I'd have to go with Friday Night Lights and The Office from that narrowed down list.


----------



## TAsunder (Aug 6, 2003)

Why would anyone be surprised by the lack of The Wire? The show never gets emmy love.


----------



## TostitoBandito (Sep 18, 2006)

Cainebj said:


> I kinda think The Tudors has a shot at being nominated - at least... I think


No way. Rome was 10 times the show that The Tudors is. The first couple episodes of The Tudors were hardly even watchable, though it did become mildly entertaining by season's end.


----------



## Magnolia88 (Jul 1, 2005)

DevdogAZ said:


> I'd have to go with Friday Night Lights and The Office from that narrowed down list.


+1

One caveat: I've never seen _Dexter_ or _Weeds_. But I've seen every other show on both lists, and FNL and _The Office_ would get my vote. By a long shot, actually.
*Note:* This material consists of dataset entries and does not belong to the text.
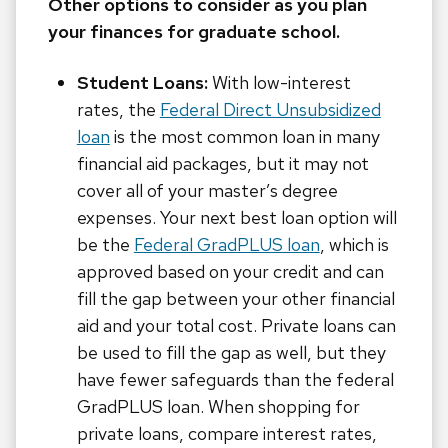
Other options to consider as you plan
your finances for graduate school.
Student Loans:
With low-interest
rates, the
Federal Direct Unsubsidized
loan
is the most common loan in many
financial aid packages, but it may not
cover all of your master’s degree
expenses. Your next best loan option will
be the
Federal GradPLUS loan
, which is
approved based on your credit and can
fill the gap between your other financial
aid and your total cost. Private loans can
be used to fill the gap as well, but they
have fewer safeguards than the federal
GradPLUS loan. When shopping for
private loans, compare interest rates,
If either _Heroes_ or _Grey's Anatomy_ win over the far-superior FNL, it will be a shame. Hype does not equal quality. _Heroes_ is fun and I enjoy it, but well-written and well-acted it is not. I think it's a joke that it would make the top 10 list even.


----------



## Neenahboy (Apr 8, 2004)

DevdogAZ said:


> I'd have to go with Friday Night Lights and The Office from that narrowed down list.


Dexter and The Office for me.

It's a shame Weeds is classified as a comedy; it would be a very close race between it and Dexter in the drama category. The narrowed down list (aside from Dexter, FNL, and Heroes) is horrible. And the fact that Boston Legal can be submitted as a drama boggles the mind, especially after this last season.


----------



## That Don Guy (Mar 13, 2003)

Oops...

http://www.cnn.com/2007/SHOWBIZ/TV/07/03/television.emmys.reut/index.html

Looks like somebody isn't happy that the "semi-finalists" list got leaked.

(So I suppose "it's an honor to be nominated, but if you made it to the top 10 but not the top 5, get in line along with the rest of the losers while we let the 'good' shows into Club Emmy"? Another vote for bringing back "And the Winner Is", if you ask me.)

-- Don


----------



## whitson77 (Nov 10, 2002)

Scrubs and 30 Rock over How I met Your Mother? Not right


----------



## That Don Guy (Mar 13, 2003)

Neenahboy said:


> And the fact that Boston Legal can be submitted as a drama boggles the mind, especially after this last season.


_Moonlighting_ was considered a drama series. Enough said.

-- Don


----------